I grew up in Ohio but left to attend Michigan State University and never looked back. At MSU, I developed a love for cheap beer, stogie cigars, and Twentieth Century American literature. I rabidly consumed Hemingway, Faulkner, and Fitzgerald, but also Baldwin, Burgess, Heller, Updike, Donleavy, and Barth. What wonderful times these were.
English degree in hand, I departed East Lansing for Ann Arbor and the University of Michigan Law School. I then joined a large Detroit law firm and started a career in the high stakes/high stress field of commercial real estate development and construction.
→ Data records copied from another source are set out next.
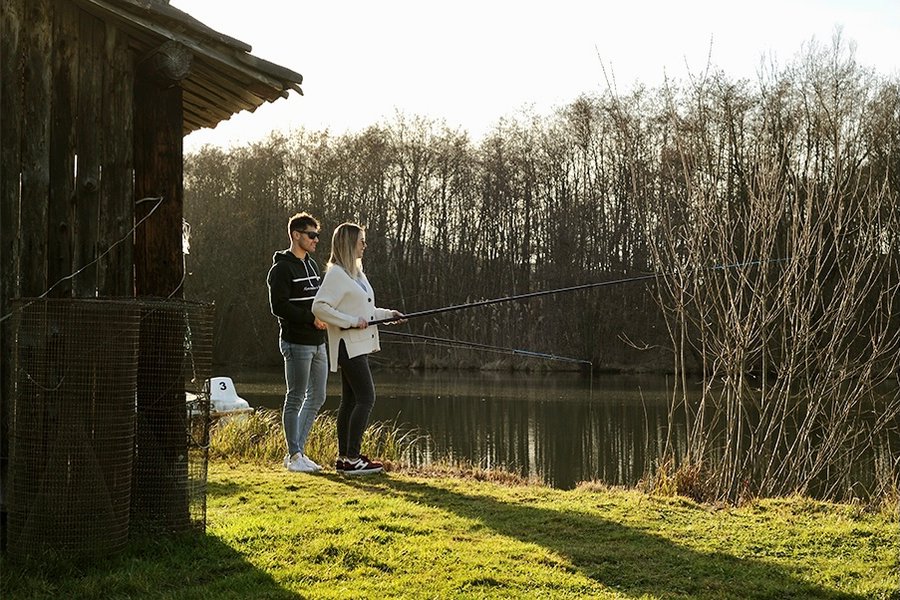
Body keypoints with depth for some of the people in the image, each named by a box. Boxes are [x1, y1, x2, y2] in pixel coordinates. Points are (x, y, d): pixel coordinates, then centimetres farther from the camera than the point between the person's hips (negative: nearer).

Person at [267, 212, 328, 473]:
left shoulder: (311, 264, 17)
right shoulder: (282, 268, -10)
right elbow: (278, 306, -18)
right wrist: (311, 319, -19)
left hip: (317, 342, 9)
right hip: (296, 342, -9)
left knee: (317, 397, 11)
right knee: (296, 397, -4)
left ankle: (298, 451, 19)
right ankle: (294, 456, 2)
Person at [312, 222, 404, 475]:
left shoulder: (356, 272, 17)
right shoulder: (336, 273, -13)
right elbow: (319, 307, -20)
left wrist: (387, 314, 17)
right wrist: (352, 321, -21)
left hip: (359, 345, 10)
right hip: (348, 346, -10)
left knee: (350, 400, 10)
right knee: (366, 398, -13)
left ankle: (344, 458, 14)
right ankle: (352, 459, -13)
In my practice, I found an industry filled with precocious and eccentric individuals who managed to be simultaneously aggravating and entertaining—fertile ground for storytelling. I later escaped for about a decade to the Northern Michigan resort town of Traverse City. There, I dialed back my Big Law clientele, taking on locals who sometimes paid me in fresh eggs, cases of wine, and even furniture. I resumed reading voraciously, discovering John Irving and getting reacquainted with Updike and Heller. I stuck my toe into writing short stories. Then Big Law came calling, and I returned to Detroit.
The law was very good to me, but my love for literature never left, and in recent years I have started writing again. Liam’s Lady is my debut novel.
I now live in Ann Arbor, with my actress wife and our beagle Marley, a very good boy.